Artık diğer olasılıktaki senin frekansında titreşmeye başlayacağın için onun olasılıklarını kendine çekmeye başlayacaksın.


Mesela o kişi senden daha mı özgüvenli, yada daha mı cesaretli daha mı mutlu yada daha mı zengin yada daha mı güzel her ne ise…. Tıpkı onun gibi davranmanı istiyorum.


Şimdi, bana şunu soracağınızı tahmin ediyorum.

Herşey çok güzel ben artık olumlu düşünüyorum hayal kuruyorum şahane inançlar geliştirdim iyi gidiyorum.


Birden pat , çevremde olumsuz insanlarla kavgacı insanlarla muhatap olmak durumda kalıyorum. Ve birden kendimi onlarla tartışırken buluyorum.


Yani ben bir şeyleri tam yoluna koyarken dışardakiler ( diğerleri ) beni engelliyorlar. Her şey onların yüzünden….

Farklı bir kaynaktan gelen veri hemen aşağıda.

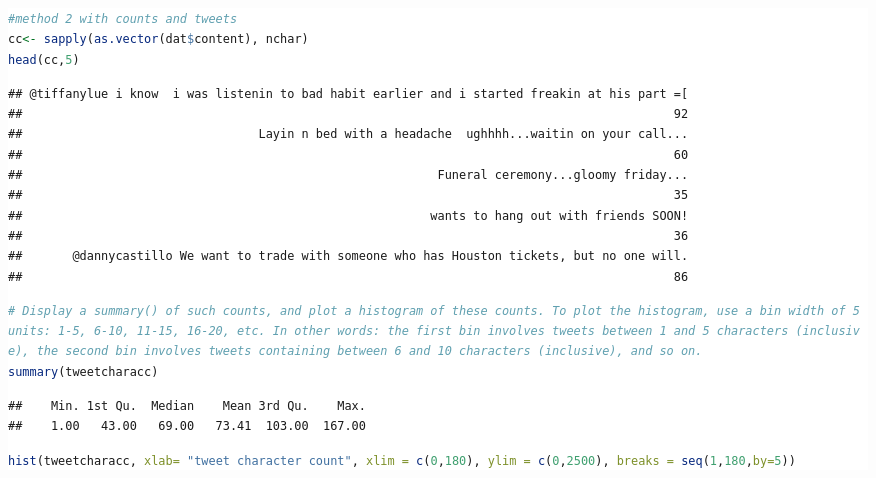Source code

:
 ``` r
#method 2 with counts and tweets
cc<- sapply(as.vector(dat$content), nchar)
head(cc,5)
```

    ## @tiffanylue i know  i was listenin to bad habit earlier and i started freakin at his part =[ 
    ##                                                                                           92 
    ##                                 Layin n bed with a headache  ughhhh...waitin on your call... 
    ##                                                                                           60 
    ##                                                          Funeral ceremony...gloomy friday... 
    ##                                                                                           35 
    ##                                                         wants to hang out with friends SOON! 
    ##                                                                                           36 
    ##       @dannycastillo We want to trade with someone who has Houston tickets, but no one will. 
    ##                                                                                           86

``` r
# Display a summary() of such counts, and plot a histogram of these counts. To plot the histogram, use a bin width of 5 units: 1-5, 6-10, 11-15, 16-20, etc. In other words: the first bin involves tweets between 1 and 5 characters (inclusive), the second bin involves tweets containing between 6 and 10 characters (inclusive), and so on.
summary(tweetcharacc)
```

    ##    Min. 1st Qu.  Median    Mean 3rd Qu.    Max. 
    ##    1.00   43.00   69.00   73.41  103.00  167.00

``` r
hist(tweetcharacc, xlab= "tweet character count", xlim = c(0,180), ylim = c(0,2500), breaks = seq(1,180,by=5))
```
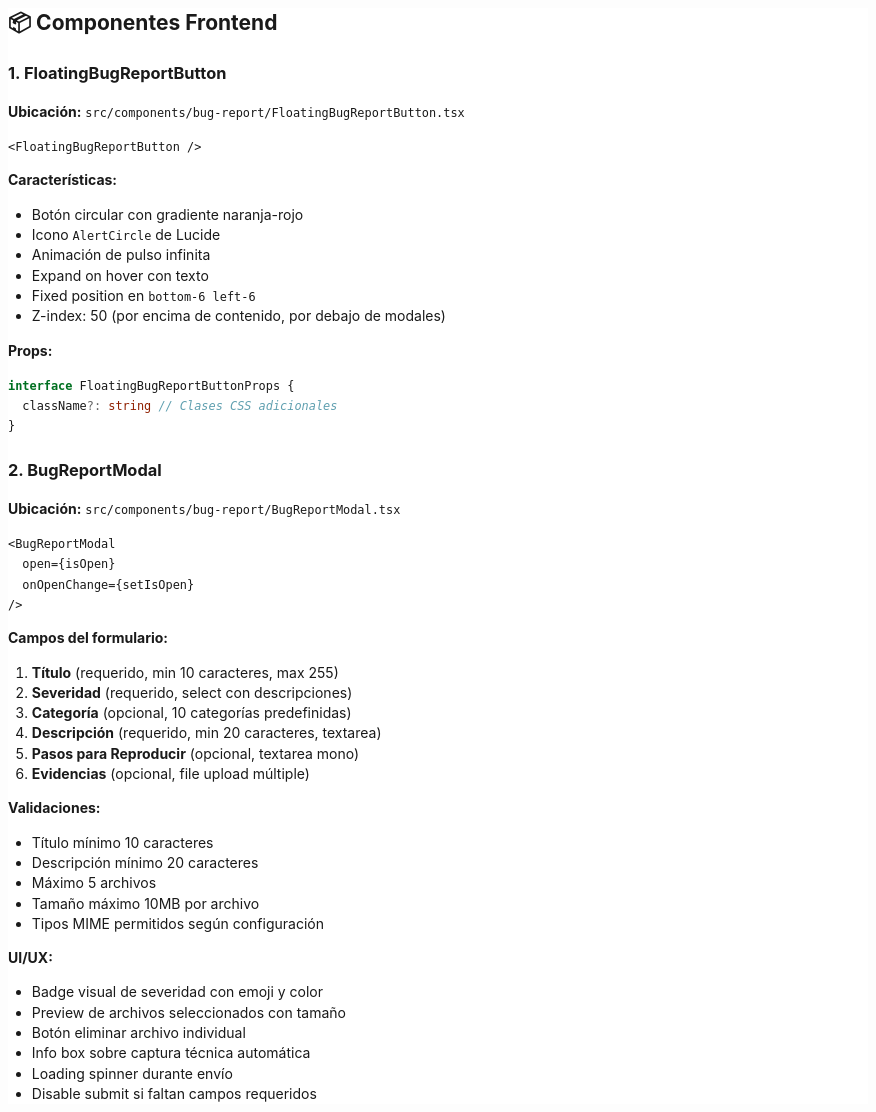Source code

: 
## 📦 Componentes Frontend

### 1. FloatingBugReportButton

**Ubicación:** `src/components/bug-report/FloatingBugReportButton.tsx`

```tsx
<FloatingBugReportButton />
```

**Características:**
- Botón circular con gradiente naranja-rojo
- Icono `AlertCircle` de Lucide
- Animación de pulso infinita
- Expand on hover con texto
- Fixed position en `bottom-6 left-6`
- Z-index: 50 (por encima de contenido, por debajo de modales)

**Props:**
```typescript
interface FloatingBugReportButtonProps {
  className?: string // Clases CSS adicionales
}
```

### 2. BugReportModal

**Ubicación:** `src/components/bug-report/BugReportModal.tsx`

```tsx
<BugReportModal 
  open={isOpen}
  onOpenChange={setIsOpen}
/>
```

**Campos del formulario:**
1. **Título** (requerido, min 10 caracteres, max 255)
2. **Severidad** (requerido, select con descripciones)
3. **Categoría** (opcional, 10 categorías predefinidas)
4. **Descripción** (requerido, min 20 caracteres, textarea)
5. **Pasos para Reproducir** (opcional, textarea mono)
6. **Evidencias** (opcional, file upload múltiple)

**Validaciones:**
- Título mínimo 10 caracteres
- Descripción mínimo 20 caracteres
- Máximo 5 archivos
- Tamaño máximo 10MB por archivo
- Tipos MIME permitidos según configuración

**UI/UX:**
- Badge visual de severidad con emoji y color
- Preview de archivos seleccionados con tamaño
- Botón eliminar archivo individual
- Info box sobre captura técnica automática
- Loading spinner durante envío
- Disable submit si faltan campos requeridos
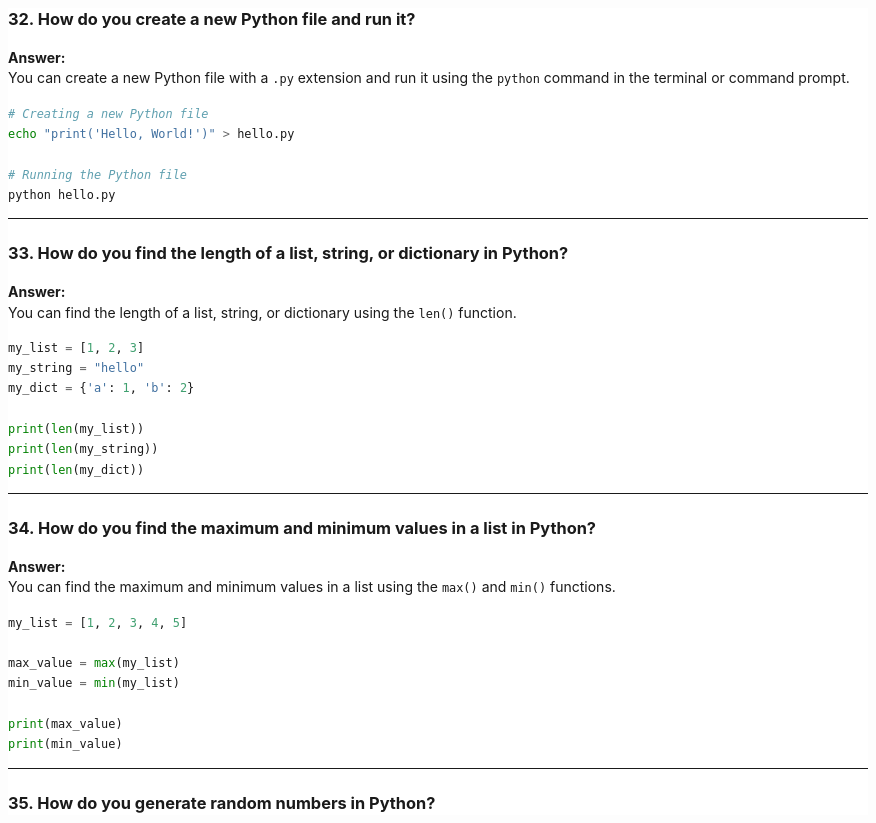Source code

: 
### 32. How do you create a new Python file and run it?

**Answer:**  
You can create a new Python file with a `.py` extension and run it using the `python` command in the terminal or command prompt.

```bash
# Creating a new Python file
echo "print('Hello, World!')" > hello.py

# Running the Python file
python hello.py
```

---

### 33. How do you find the length of a list, string, or dictionary in Python?

**Answer:**  
You can find the length of a list, string, or dictionary using the `len()` function.

```python
my_list = [1, 2, 3]
my_string = "hello"
my_dict = {'a': 1, 'b': 2}

print(len(my_list))
print(len(my_string))
print(len(my_dict))
```

---

### 34. How do you find the maximum and minimum values in a list in Python?

**Answer:**  
You can find the maximum and minimum values in a list using the `max()` and `min()` functions.

```python
my_list = [1, 2, 3, 4, 5]

max_value = max(my_list)
min_value = min(my_list)

print(max_value)
print(min_value)
```

---

### 35. How do you generate random numbers in Python?
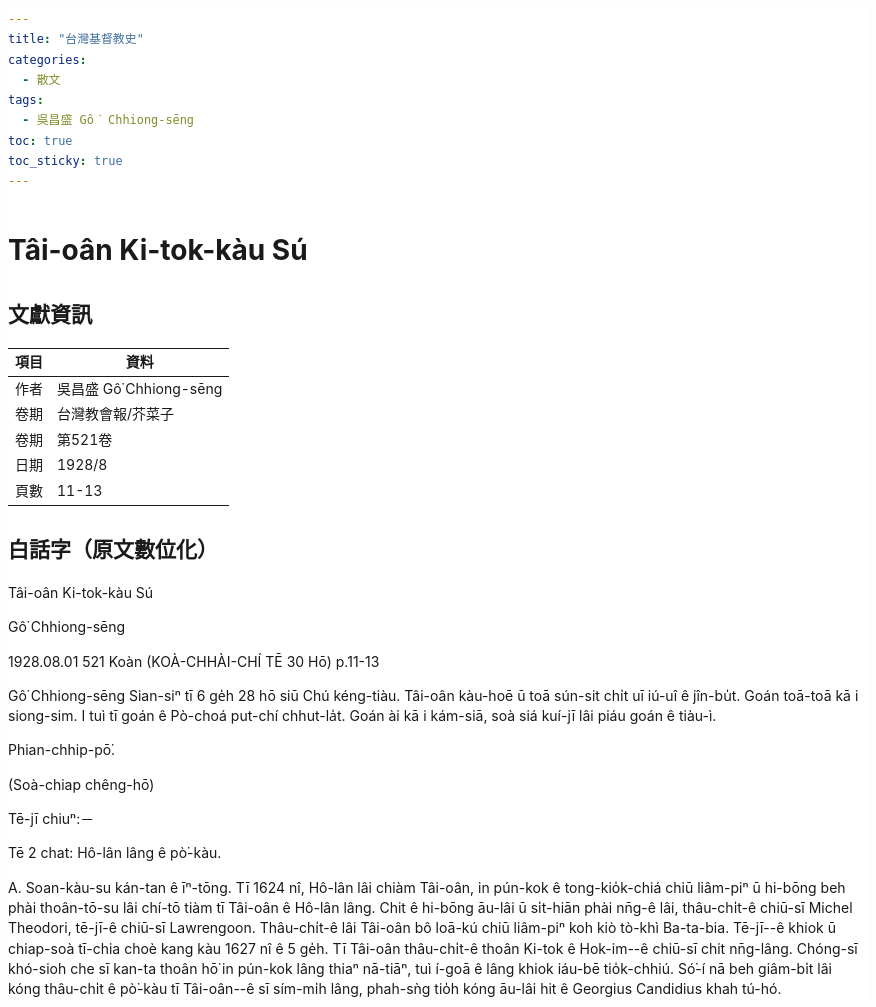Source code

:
 ```yaml
---
title: "台灣基督教史"
categories:
  - 散文
tags:
  - 吳昌盛 Gô͘ Chhiong-sēng
toc: true
toc_sticky: true
---
```


# Tâi-oân Ki-tok-kàu Sú

## 文獻資訊

| 項目 | 資料 |
|---|---|
| 作者 | 吳昌盛 Gô͘ Chhiong-sēng |
| 卷期 | 台灣教會報/芥菜子 |
| 卷期 | 第521卷 |
| 日期 | 1928/8 |
| 頁數 | 11-13 |

## 白話字（原文數位化）

Tâi-oân Ki-tok-kàu Sú

Gô͘ Chhiong-sēng

1928.08.01 521 Koàn (KOÀ-CHHÀI-CHÍ TĒ 30 Hō) p.11-13

Gô͘ Chhiong-sēng Sian-siⁿ tī 6 ge̍h 28 hō siū Chú kéng-tiàu. Tâi-oân kàu-hoē ū toā sún-sit chi̍t uī iú-uî ê jîn-bu̍t. Goán toā-toā kā i siong-sim. I tuì tī goán ê Pò-choá put-chí chhut-la̍t. Goán ài kā i kám-siā, soà siá kuí-jī lâi piáu goán ê tiàu-ì.

Phian-chhip-pō͘.

(Soà-chiap chêng-hō)

Tē-jī chiuⁿ:－

Tē 2 chat: Hô-lân lâng ê pò͘-kàu.

A. Soan-kàu-su kán-tan ê īⁿ-tōng. Tī 1624 nî, Hô-lân lâi chiàm Tâi-oân, in pún-kok ê tong-kio̍k-chiá chiū liâm-piⁿ ū hi-bōng beh phài thoân-tō-su lâi chí-tō tiàm tī Tâi-oân ê Hô-lân lâng. Chit ê hi-bōng āu-lâi ū si̍t-hiān phài nn̄g-ê lâi, thâu-chi̍t-ê chiū-sī Michel Theodori, tē-jī-ê chiū-sī Lawrengoon. Thâu-chi̍t-ê lâi Tâi-oân bô loā-kú chiū liâm-piⁿ koh kiò tò-khì Ba-ta-bia. Tē-jī--ê khiok ū chiap-soà tī-chia choè kang kàu 1627 nî ê 5 ge̍h. Tī Tâi-oân thâu-chi̍t-ê thoân Ki-tok ê Hok-im--ê chiū-sī chit nn̄g-lâng. Chóng-sī khó-sioh che sī kan-ta thoân hō͘ in pún-kok lâng thiaⁿ nā-tiāⁿ, tuì í-goā ê lâng khiok iáu-bē tio̍k-chhiú. Só͘-í nā beh giâm-bi̍t lâi kóng thâu-chi̍t ê pò͘-kàu tī Tâi-oân--ê sī sím-mi̍h lâng, phah-sǹg tio̍h kóng āu-lâi hit ê Georgius Candidius khah tú-hó.
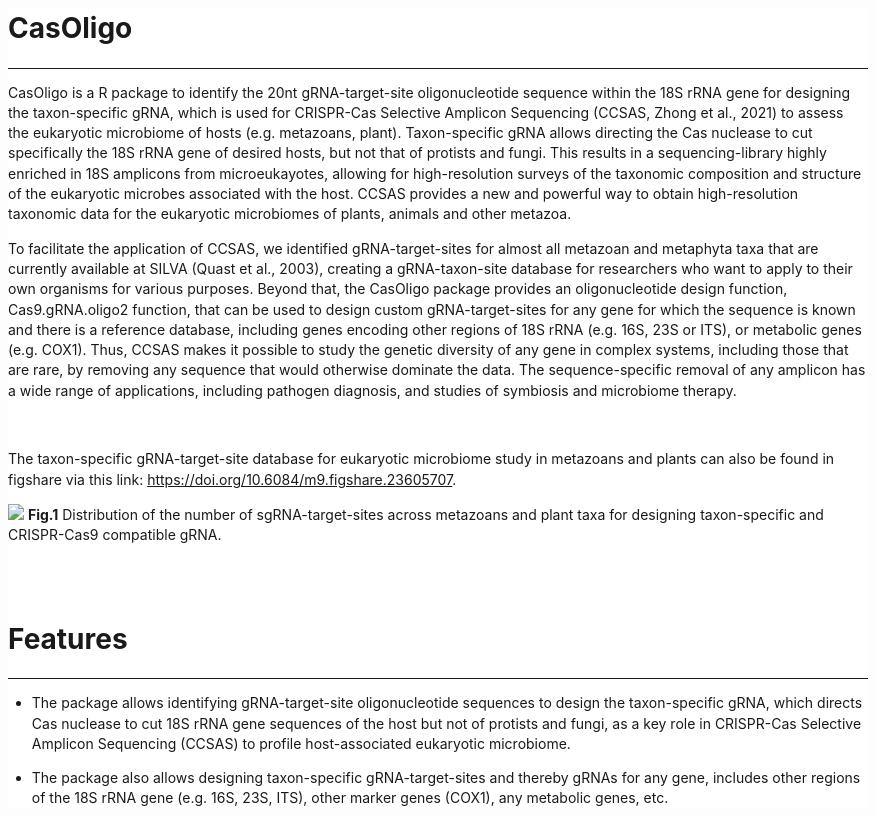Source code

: 

# CasOligo
***

CasOligo is a R package to identify the 20nt gRNA-target-site oligonucleotide sequence within the 18S rRNA gene for designing the taxon-specific gRNA, which is used for CRISPR-Cas Selective Amplicon Sequencing (CCSAS, Zhong et al., 2021) to assess the eukaryotic microbiome of hosts (e.g. metazoans, plant). Taxon-specific gRNA allows directing the Cas nuclease to cut specifically the 18S rRNA gene of desired hosts, but not that of protists and fungi. This results in a sequencing-library highly enriched in 18S amplicons from microeukayotes, allowing for high-resolution surveys of the taxonomic composition and structure of the eukaryotic microbes associated with the host. CCSAS provides a new and powerful way to obtain high-resolution taxonomic data for the eukaryotic microbiomes of plants, animals and other metazoa. 

To facilitate the application of CCSAS, we identified gRNA-target-sites for almost all metazoan and metaphyta taxa that are currently available at SILVA (Quast et al., 2003), creating a gRNA-taxon-site database for researchers who want to apply to their own organisms for various purposes. Beyond that, the CasOligo package provides an oligonucleotide design function, Cas9.gRNA.oligo2 function, that can be used to design custom gRNA-target-sites for any gene for which the sequence is known and there is a reference database, including genes encoding other regions of 18S rRNA (e.g. 16S, 23S or ITS), or metabolic genes (e.g. COX1). Thus, CCSAS makes it possible to study the genetic diversity of any gene in complex systems, including those that are rare, by removing any sequence that would otherwise dominate the data. The sequence-specific removal of any amplicon has a wide range of applications, including pathogen diagnosis, and studies of symbiosis and microbiome therapy.


&nbsp;
&nbsp;

The taxon-specific gRNA-target-site database for eukaryotic microbiome study in metazoans and plants can also be found in figshare via this link: https://doi.org/10.6084/m9.figshare.23605707.


![](https://microbiomejournal.biomedcentral.com/articles/10.1186/s40168-021-01180-0/figures/5)
**Fig.1** Distribution of the number of sgRNA-target-sites across metazoans and plant taxa for designing taxon-specific and CRISPR-Cas9 compatible gRNA.


&nbsp;
&nbsp;


# Features
***
  * The package allows identifying gRNA-target-site oligonucleotide sequences to design the taxon-specific gRNA, which directs Cas nuclease to cut 18S rRNA gene sequences of the host but not of protists and fungi, as a key role in CRISPR-Cas Selective Amplicon Sequencing (CCSAS) to profile host-associated eukaryotic microbiome.
  
  * The package also allows designing taxon-specific gRNA-target-sites and thereby gRNAs for any gene, includes other regions of the 18S rRNA gene (e.g. 16S, 23S, ITS), other marker genes (COX1), any metabolic genes, etc. 
  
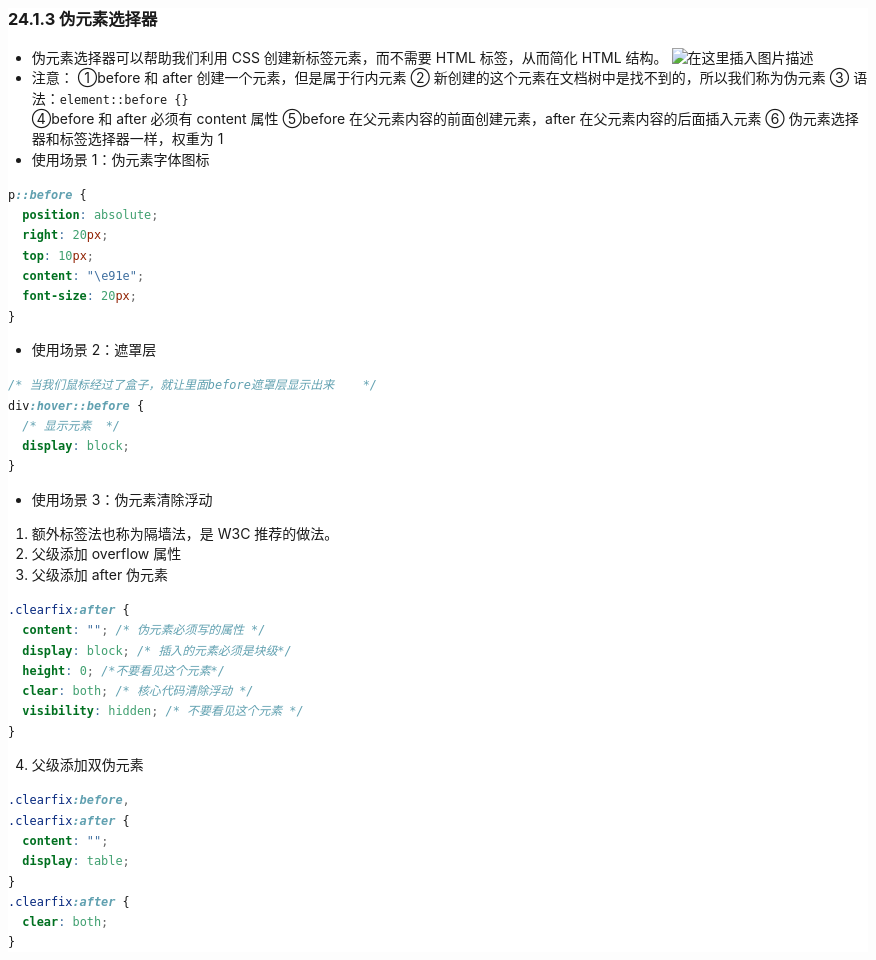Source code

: ### 24.1.3 伪元素选择器

- 伪元素选择器可以帮助我们利用 CSS 创建新标签元素，而不需要 HTML 标签，从而简化 HTML 结构。
  ![在这里插入图片描述](https://img-blog.csdnimg.cn/828fd837d2064048b47760eae84960cc.png#pic_center)
- 注意：
  ①before 和 after 创建一个元素，但是属于行内元素
  ② 新创建的这个元素在文档树中是找不到的，所以我们称为伪元素
  ③ 语法：`element::before {}`  
  ④before 和 after 必须有 content 属性
  ⑤before 在父元素内容的前面创建元素，after 在父元素内容的后面插入元素
  ⑥ 伪元素选择器和标签选择器一样，权重为 1
- 使用场景 1：伪元素字体图标

```css
p::before {
  position: absolute;
  right: 20px;
  top: 10px;
  content: "\e91e";
  font-size: 20px;
}
```

- 使用场景 2：遮罩层

```css
/* 当我们鼠标经过了盒子，就让里面before遮罩层显示出来    */
div:hover::before {
  /* 显示元素  */
  display: block;
}
```

- 使用场景 3：伪元素清除浮动

1. 额外标签法也称为隔墙法，是 W3C 推荐的做法。
2. 父级添加 overflow 属性
3. 父级添加 after 伪元素

```css
.clearfix:after {
  content: ""; /* 伪元素必须写的属性 */
  display: block; /* 插入的元素必须是块级*/
  height: 0; /*不要看见这个元素*/
  clear: both; /* 核心代码清除浮动 */
  visibility: hidden; /* 不要看见这个元素 */
}
```

4. 父级添加双伪元素

```css
.clearfix:before,
.clearfix:after {
  content: "";
  display: table;
}
.clearfix:after {
  clear: both;
}
```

Şimdi kabul etmesi kolay olmayan bir bakış açısından daha bahsedeceğim.


Eğer negatif bir insanın bizim haleti ruhiyemizi bozmasına izin veriyorsak, bu negatif durum her ne ise ( kavgacı, kibirli, kıskanç … vb) bizim içimizde bir yerlerde ufak da olsa bir parçası mevcuttur demektir.


İnsanın içinde her türlü duygunun tohumları vardır özetle bir insan hem iyi hem de kötü olabilme potansiyeline sahiptir.


Ama örneğin, barışçıl yanımızı besleyip büyüttüysek bizim kavgacı tarafımızın enerjisi düşük olduğu için kavgacı tarafımız devreye girmeyecektir.


Özetle insan hem celali hem de cemali özelliklere sahiptir. Burada hangisini beslediğinin cevabı, oluşturduğun rezonans alanın ile doğru orantılıdır.


Evet bu bölümde buraya kadar olsun. Konuyu iyice pekiştirme açısından güzel bir bölüm oldu.

Bir sonraki bölümde buluşmak üzere… Artık bundan sonraki bölümlerde rezonas alanımızı nasıl yöneteceğimize daha detaylı gireceğiz.

Yukarıdaki beyin yakan soruların 2.sine cevap vermediğimi fark edenler olabilir. Onu çok detaylı bir şekilde bir sonraki bölümde konuşacağız.


Sevgi ve muhabbetle kalın...

Şahane duyguların sizinle olmasına izin verin.